I don't know if this is the right place but here it goes.

A couple of weeks ago I came home to my computer being off, was odd seeing as my computer was on when I left, so I try to turn it on, and nothing.

Try again, nothing. Unplug everything and plug it back in, I bend down to look at the power button and I when I push my power button, all I see is a little red light where my power light is, it just blinks once, not once every time I push my power, just once total until i unplug everything and plug it back in.

I read up online about it and well, I saw that maybe the power supply was shot.

My father took it to work and tested it and he said it wasn't working and bought a new one so i was like hooray it'll work. I unplug all of the plugs from my motherboard and replace them with the new power supply plugs.

I anxiously turn on my computer and as you would guess it, the exact same thing happens. Now im thinking it was the motherboard but my father reassures me it was the power supply seeing as it wasn't working when he tested it.
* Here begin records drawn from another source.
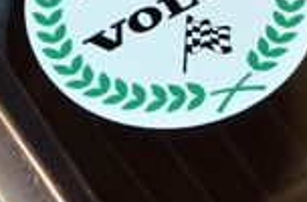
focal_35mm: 266
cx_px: 26
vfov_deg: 5.1
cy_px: 4
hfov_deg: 7.7
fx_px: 2259
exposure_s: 1/60
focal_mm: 42
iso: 1400
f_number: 5.3
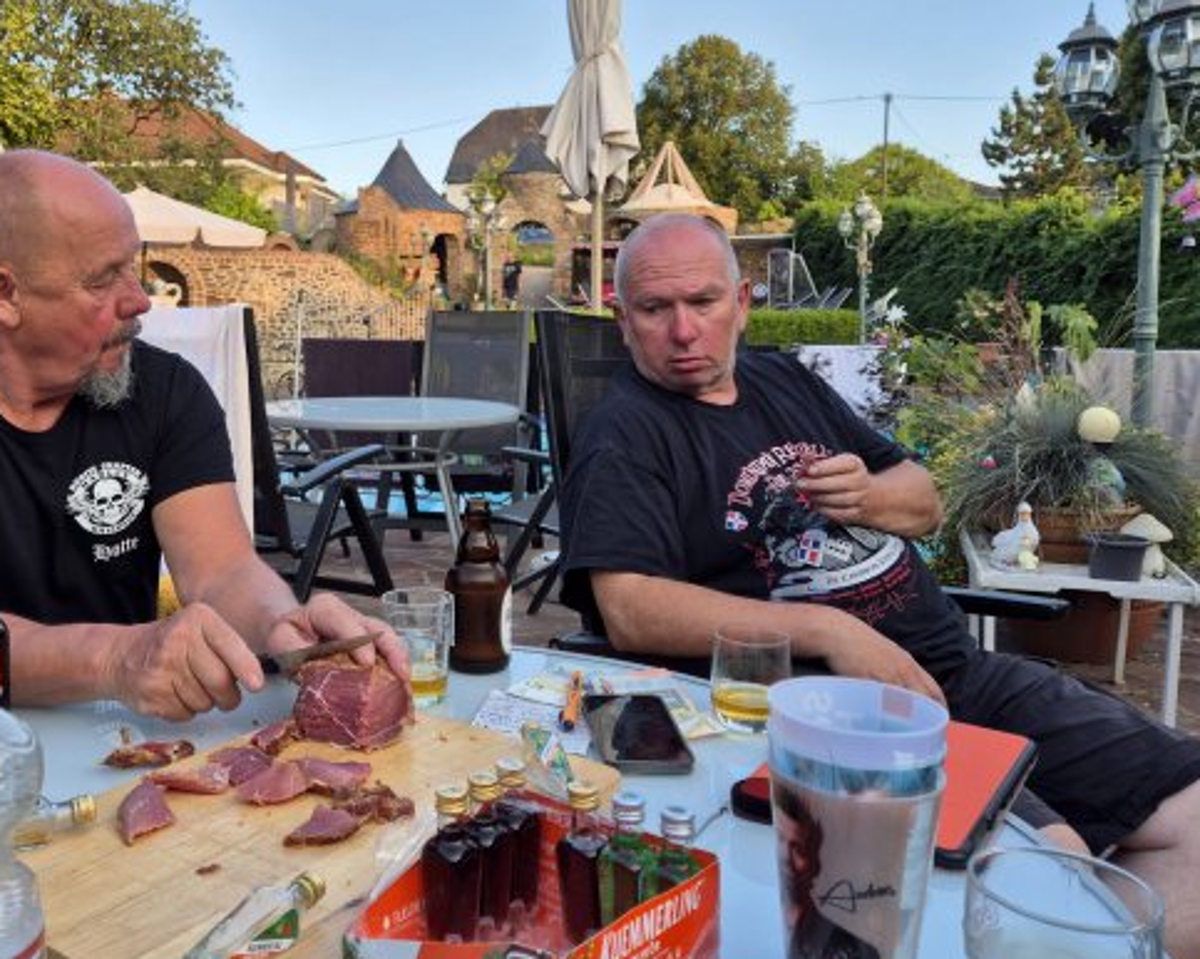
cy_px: 417
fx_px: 1101
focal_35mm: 31
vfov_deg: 47.0
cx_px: 404
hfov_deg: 56.0
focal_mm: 5.4
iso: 25
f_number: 1.8
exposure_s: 1/385
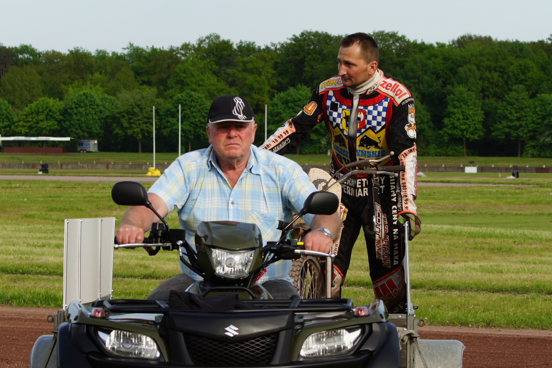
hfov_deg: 19.5
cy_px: 184
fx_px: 1610
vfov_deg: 13.0
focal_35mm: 105
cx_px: 276
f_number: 8
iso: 200
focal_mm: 70
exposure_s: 1/400
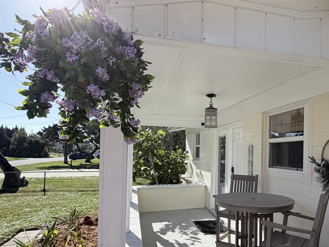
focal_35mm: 26
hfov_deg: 66.4
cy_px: 149
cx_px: 204
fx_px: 247
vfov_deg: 52.7
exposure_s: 1/864
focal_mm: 2.22
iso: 25
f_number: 2.2
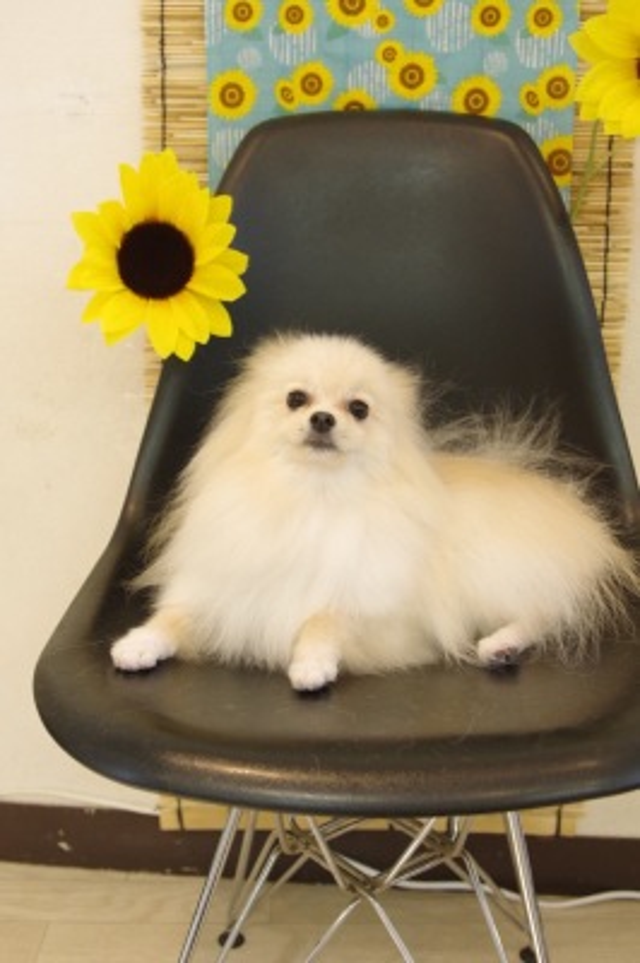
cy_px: 482
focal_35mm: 42
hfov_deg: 31.8
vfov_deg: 46.4
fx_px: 1122
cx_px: 320
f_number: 3.5
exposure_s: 1/125
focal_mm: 28
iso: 1600
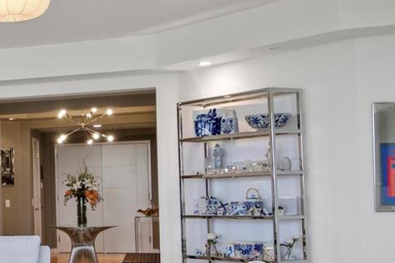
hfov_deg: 22.9
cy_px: 184
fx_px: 758
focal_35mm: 69
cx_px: -219
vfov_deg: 19.6
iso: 100
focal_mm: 16.5
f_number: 9
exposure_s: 1/5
Could anyone think of anything that it might be? Help appreciated.

Thanks


----------



## Tyree (May 10, 2009)

PC Specs? 
PreBuilt--Brand name & Model Number
Custom Build--Brand & Model of Mobo-CPU-RAM-Graphics-PSU.


----------



## Jeffro821 (Jun 8, 2008)

Mobo: XFX 680i LT SLI
CPU: Intel core 2 duo
RAM: Corsair xms 2 ddr2 1g x2
graphics: evga geforce 8600gts 256mb ddr3
psu: antec earthwatts 380 watts


----------



## Jeffro821 (Jun 8, 2008)

Well I fixed my problem, It was just the wrong connector pins but now I have a different problem,

It seems that nothing works on the computer now, the USBs don't work, when I plug in my monitor it doesn't do anything, nothing.

Ugh D:


----------



## Tyree (May 10, 2009)

Primary suspect would be the 380W Antec PSU. Antec reliability is poor because they change suppliers frequently and 380W is not sufficient power for a PCI-E GPU.
Try a good quality minimum 550W PSU.


----------